Shutting out hackers as retailers harvest more data in the e-commerce boom

Retailers are handling increasing amounts of customer data as they bolster online operations. Lewis Johnstone, products and solutions specialist at Brother UK, outlines how firms can keep this data secure by shutting an overlooked back door into networks through insufficient print security.

A famous saying in cyber security goes: ‘there are two types of companies: those who’ve been hacked, and those who don’t know it yet.’ 

While unnerving, it’s a nod to the growing threat we face from cyber criminals as businesses reshape their online models to focus on e-commerce. And for the many retailers that had to adapt quickly over the past 12 months by moving operations online, it’s a saying that’s well worth keeping in mind. 

Mitigating the threat of hackers out to steal sensitive information is essential to an effective and trustworthy online retail operation. 

The dramatic increases in online orders means that records of names, addresses and some bank details are filling up retailers’ e-commerce platforms and CRM systems – information that’s all grist to the mill of a hacker.

The risk here lies with outdated tech and unsecure processes, which act as a back door for hackers to infiltrate networks and access sensitive information. 

Print infrastructure and document management processes are a particular area often overlooked by retailers when it comes to assessing security, leaving an open window to hackers.

Need for clarity

According to research from market research consultancy Savanta, more than half of retail workers (51%) feel that their organisation hasn’t sufficiently invested in printer hardware security. 

This is due to a lack of clarity around how to secure print infrastructure. The research found that 54% of retailers surveyed in Western Europe said that it’s not clear who is responsible for print security, and even then, only 57% have a good understanding of what relevant security standards are.

Developing a stronger understanding of security essentials will lead to a set-up that’s more resilient to intruders. Key to this will be keeping in mind three core objectives: confidentiality as a priority, security hygiene and up-to-date software.

Confidentiality as a priority

The security of data held online has always been a hot topic, and the extent of the latest GDPR laws reflect the growing concern. Following the stringent laws and regulations is vital to keeping customers’ information safe, avoiding punishment and ensuring reputation remains intact.  

This will include making sure that printers are as protected as the computers they’re linked to, and this involves introducing PIN and ID Card-protected printing. An employee authentication process like this will mean print-outs are only shared with the intended recipient. 

Making customer confidentiality a business priority will go a long way to achieving the trust of the consumer, as well as avoiding the severe fines and damage to reputation.

Security hygiene

Hackers are always on the look-out for new ‘back doors’ that are left open. Systems need to be constantly updated so that businesses can block the route in before the hacker has chance to find it.  

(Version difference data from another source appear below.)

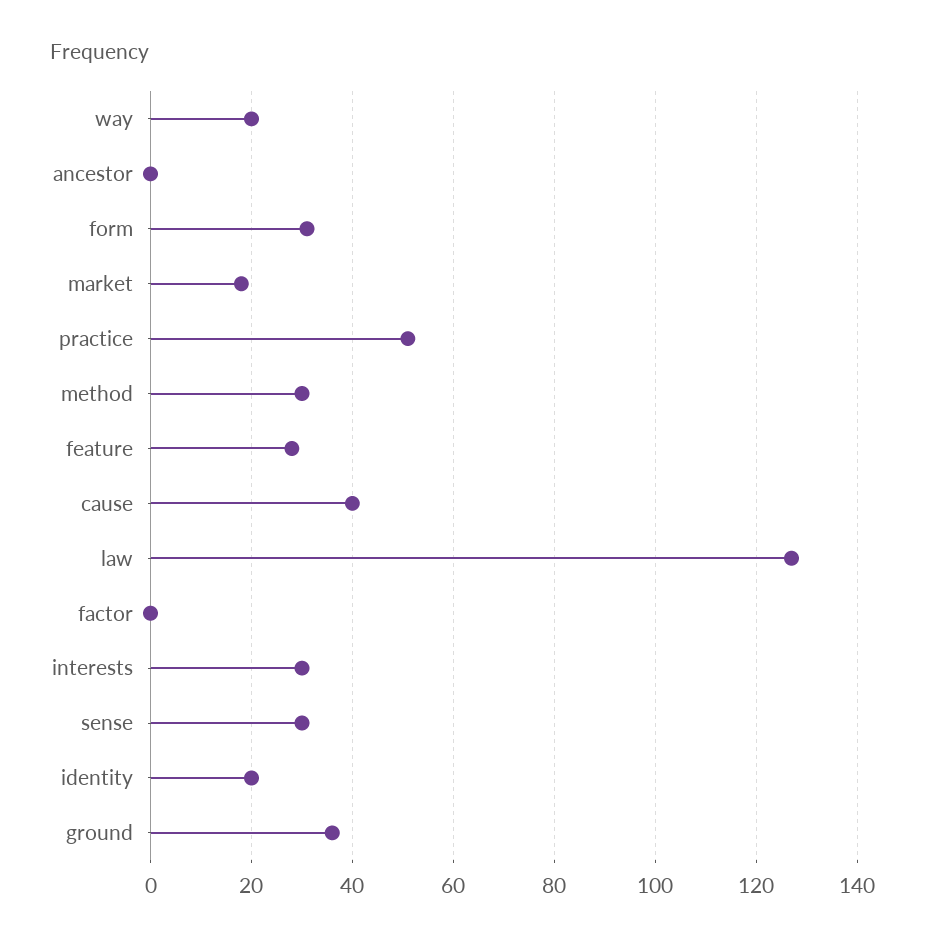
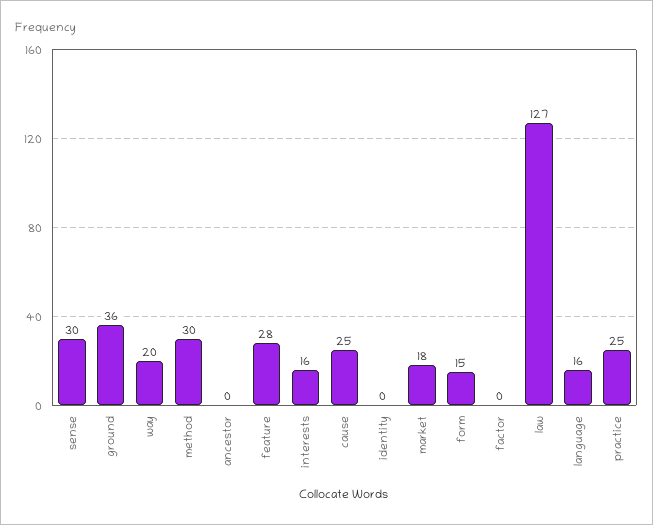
  {
    "way": 20,
    "ancestor": 0,
-   "form": 30,
+   "form": 15,
    "market": 18,
-   "practice": 50,
+   "practice": 25,
    "method": 30,
    "feature": 28,
-   "cause": 40,
+   "cause": 25,
    "law": 127,
    "factor": 0,
-   "interests": 30,
+   "interests": 16,
    "sense": 30,
-   "identity": 20,
+   "identity": 0,
-   "ground": 36
+   "ground": 36,
+   "language": 16
  }

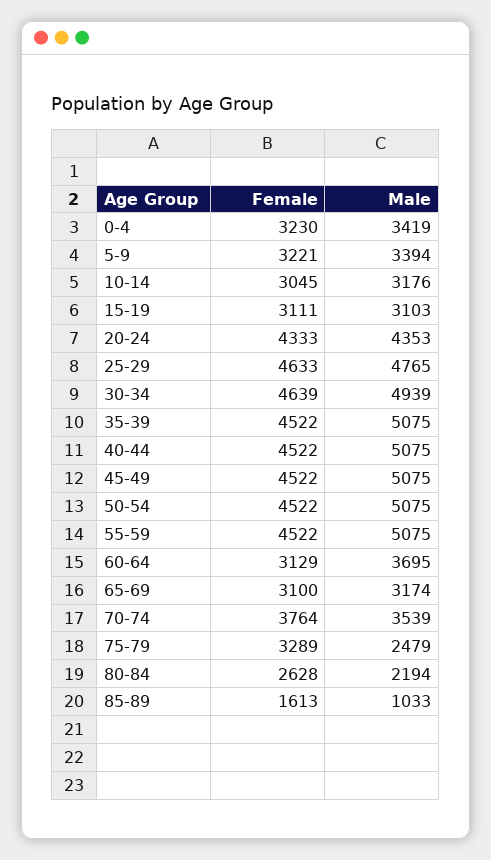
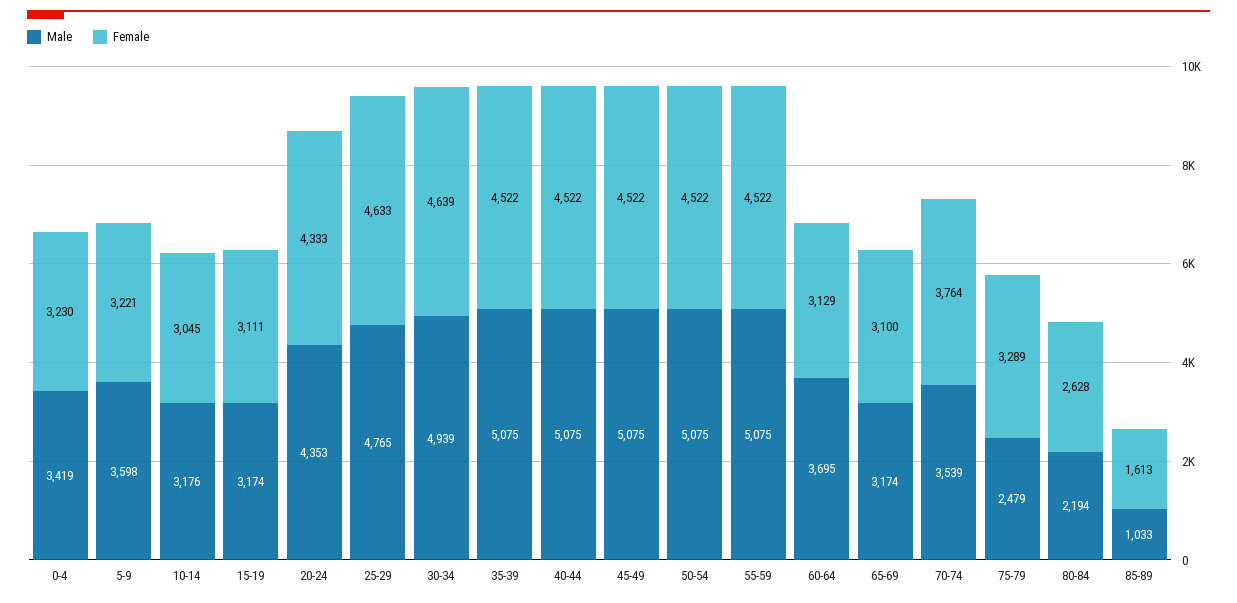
  {
    "Female": {
      "0-4": 3230,
      "5-9": 3221,
      "10-14": 3045,
      "15-19": 3111,
      "20-24": 4333,
      "25-29": 4633,
      "30-34": 4639,
      "35-39": 4522,
      "40-44": 4522,
      "45-49": 4522,
      "50-54": 4522,
      "55-59": 4522,
      "60-64": 3129,
      "65-69": 3100,
      "70-74": 3764,
      "75-79": 3289,
      "80-84": 2628,
      "85-89": 1613
    },
    "Male": {
      "0-4": 3419,
-     "5-9": 3394,
+     "5-9": 3598,
      "10-14": 3176,
-     "15-19": 3103,
+     "15-19": 3174,
      "20-24": 4353,
      "25-29": 4765,
      "30-34": 4939,
      "35-39": 5075,
      "40-44": 5075,
      "45-49": 5075,
      "50-54": 5075,
      "55-59": 5075,
      "60-64": 3695,
      "65-69": 3174,
      "70-74": 3539,
      "75-79": 2479,
      "80-84": 2194,
      "85-89": 1033
    }
  }

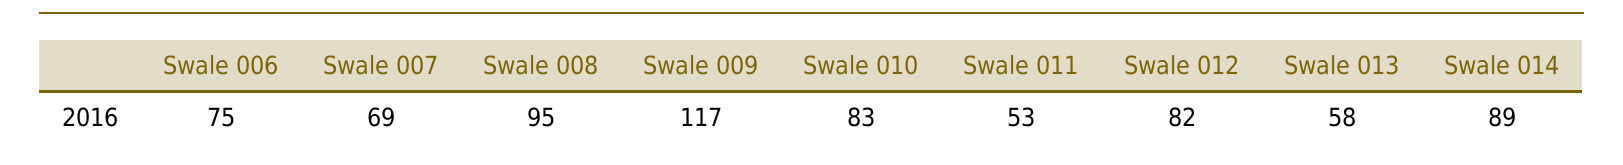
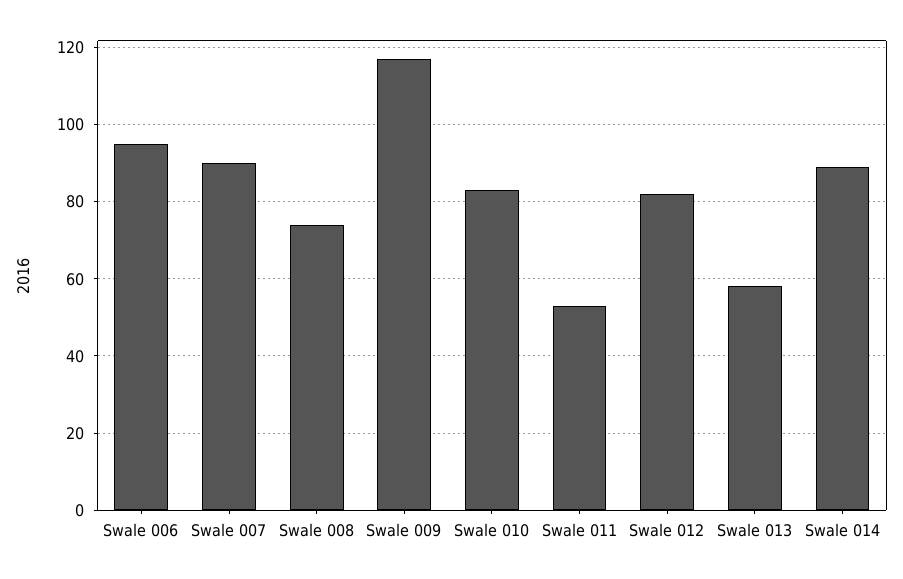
  {
-   "Swale 006": 75,
+   "Swale 006": 95,
-   "Swale 007": 69,
+   "Swale 007": 90,
-   "Swale 008": 95,
+   "Swale 008": 75,
    "Swale 009": 117,
    "Swale 010": 83,
    "Swale 011": 53,
    "Swale 012": 82,
    "Swale 013": 58,
    "Swale 014": 89
  }

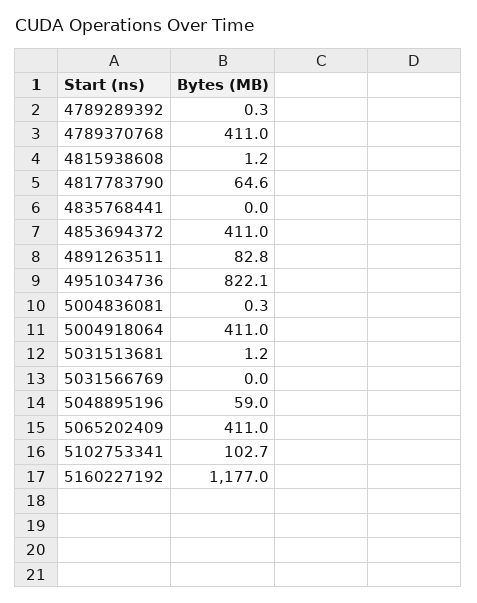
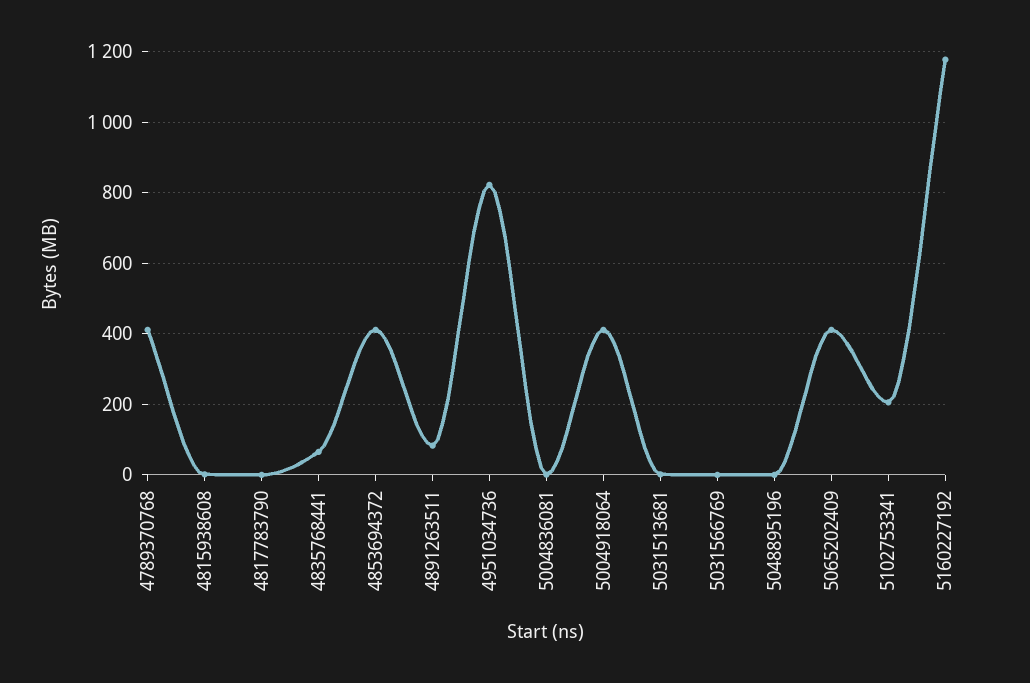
  {
-   "4789289392": 0.3,
    "4789370768": 411,
    "4815938608": 1.2,
-   "4817783790": 64.6,
+   "4817783790": 0,
-   "4835768441": 0,
+   "4835768441": 60,
    "4853694372": 411,
    "4891263511": 82.8,
    "4951034736": 822.1,
    "5004836081": 0.3,
    "5004918064": 411,
    "5031513681": 1.2,
    "5031566769": 0,
-   "5048895196": 59,
+   "5048895196": 0,
    "5065202409": 411,
-   "5102753341": 102.7,
+   "5102753341": 200,
    "5160227192": 1177
  }

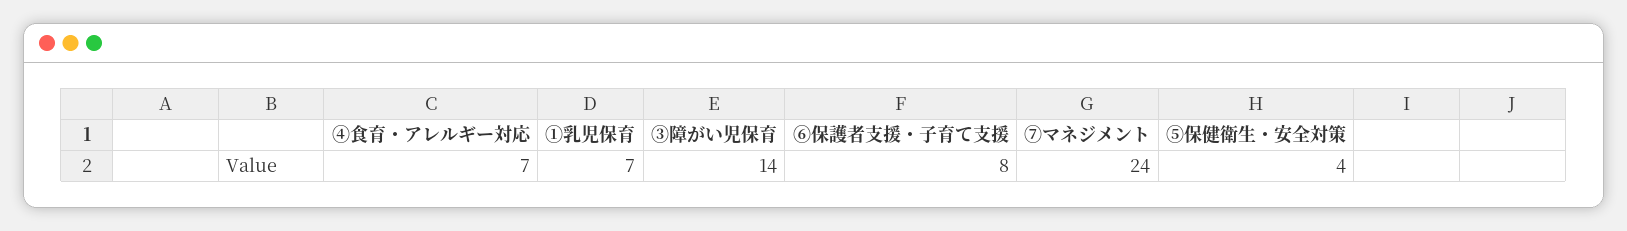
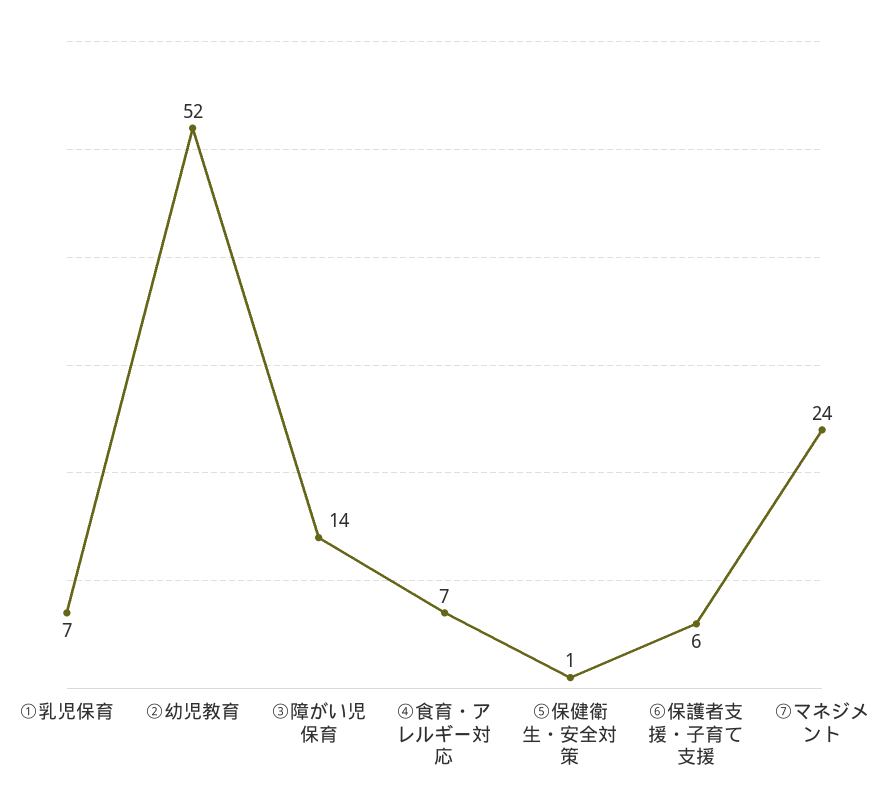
  {
    "④食育・アレルギー対応": 7,
    "①乳児保育": 7,
    "③障がい児保育": 14,
-   "⑥保護者支援・子育て支援": 8,
+   "⑥保護者支援・子育て支援": 6,
    "⑦マネジメント": 24,
-   "⑤保健衛生・安全対策": 4
+   "⑤保健衛生・安全対策": 1,
+   "②幼児教育": 52
  }

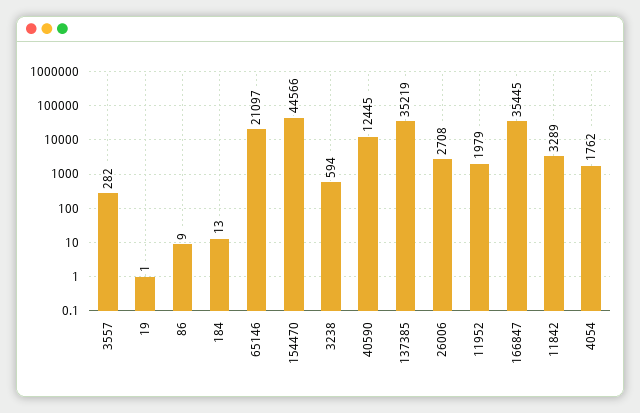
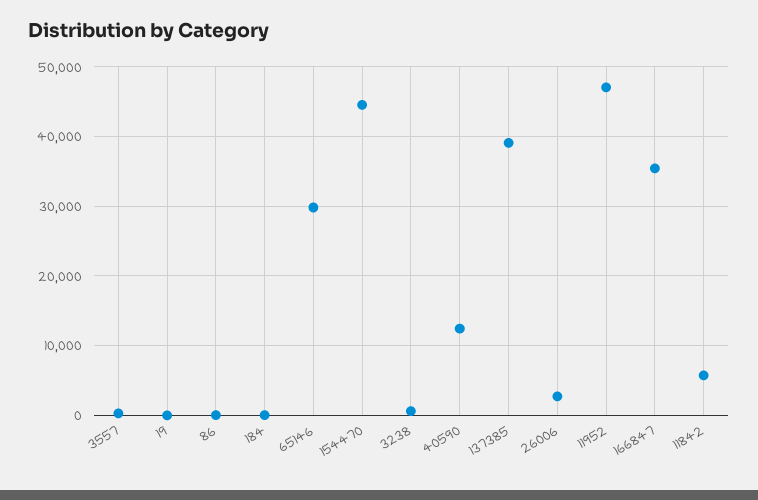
  {
    "3557": 282,
    "19": 1,
    "86": 9,
    "184": 13,
-   "65146": 21097,
+   "65146": 30000,
    "154470": 44566,
    "3238": 594,
    "40590": 12445,
-   "137385": 35219,
+   "137385": 39000,
    "26006": 2708,
-   "11952": 1979,
+   "11952": 47000,
    "166847": 35445,
-   "11842": 3289,
+   "11842": 6000
-   "4054": 1762
  }

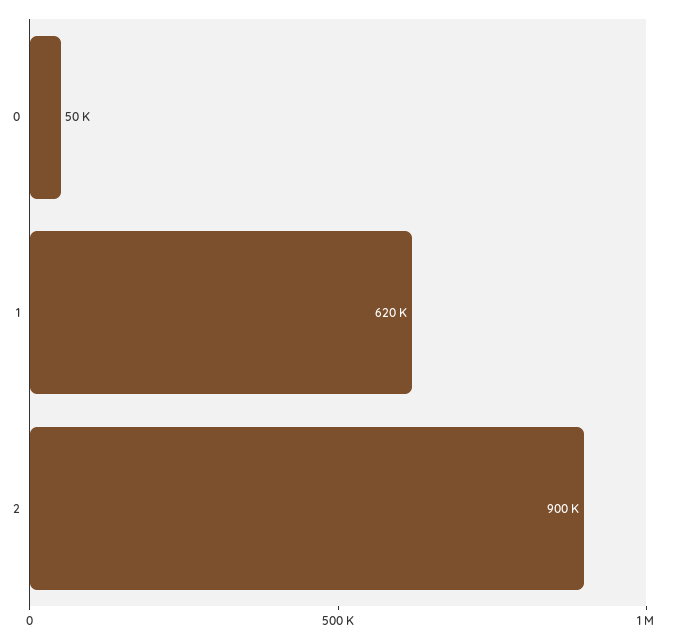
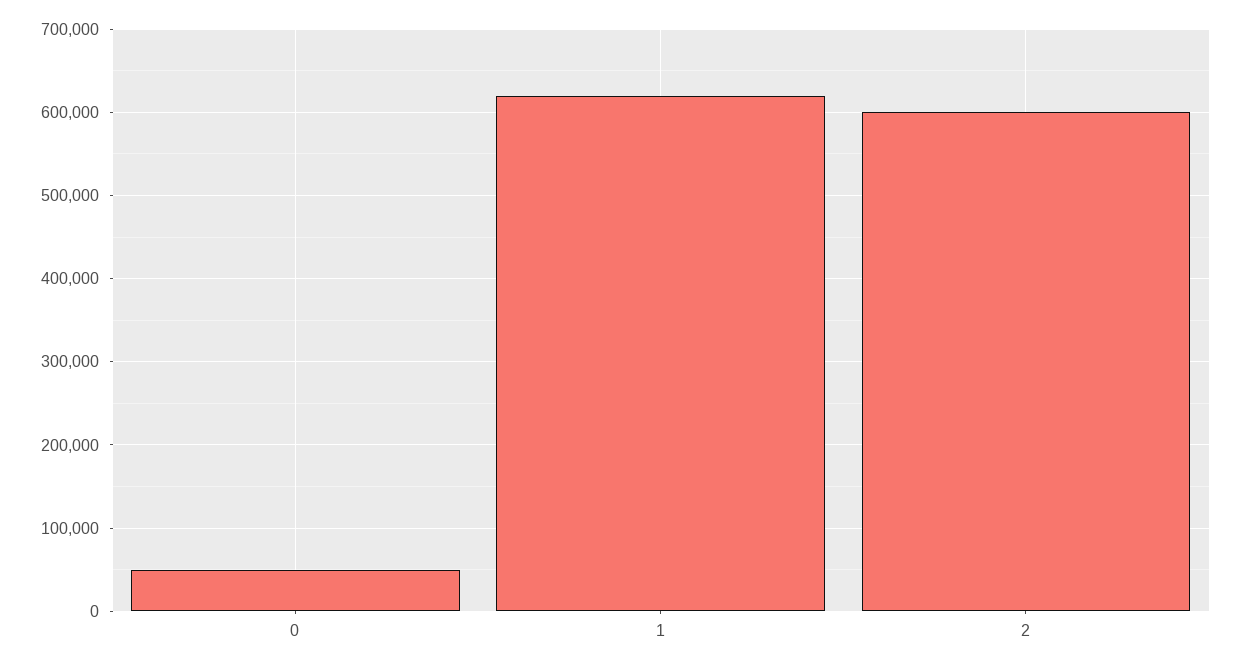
  {
    "0": 50000,
    "1": 620000,
-   "2": 900000
+   "2": 600000
  }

Firmware updates help devices to be as robust as possible in the face of evolving and increasingly sophisticated security threats, and neglecting these can make retailers an easy target. Unprotected devices can be located by hackers via Internet of Things search engines, such as Censys or Shodan, presenting the simplest of entry routes for hackers. 

For older printers, many administrator log-ins can now be easily found online, meaning hackers are only a few mouse clicks away from stealing sensitive information. Maintaining good security hygiene – keeping systems regularly up-to-date and avoiding the use of factory set default usernames and passwords – will always prove key to successful cyber threat prevention.

By being one step ahead of any potential breaches and retaining the integrity of the system, retailers are safeguarding their vital reputation. Despite the tightening of GDPR laws, consumers are still very concerned about how their data is protected. And as recent appearances in the headlines for a number of major multinationals have shown, there is a significant amount at stake.

Up-to-date software

As well as covering off the simple steps of introducing secure authentications and keeping devices updated, there are numerous tools which will help businesses stave off cyber-attacks. Checking for printers that are secure by design and feature automatic intrusion detection software and end-to-end encryption is a good way to ensure that your investment is up to scratch from the off.

Expert print partners offer a range of ways to help retailers outsource some security headaches, like the latest firmware updates and password management, helping to ensure that they’re protected. 

Solutions such as managed print services (MPS) mean that businesses are able to have access to 24/7 support, with experts who are able to remotely diagnose and fix most issues that arise, and maintain peak performance. MPS also involves a full assessment of a business’ infrastructure – a health-check of your firm’s IT security that could potentially prevent a business-ending breach.

The ongoing shift to online retail will continue to cause headaches for many. But by recognising the pitfalls, working to improve print infrastructure and partnering with experts who can keep a business’ operations up-to-date, retailers are able to have a little more peace of mind.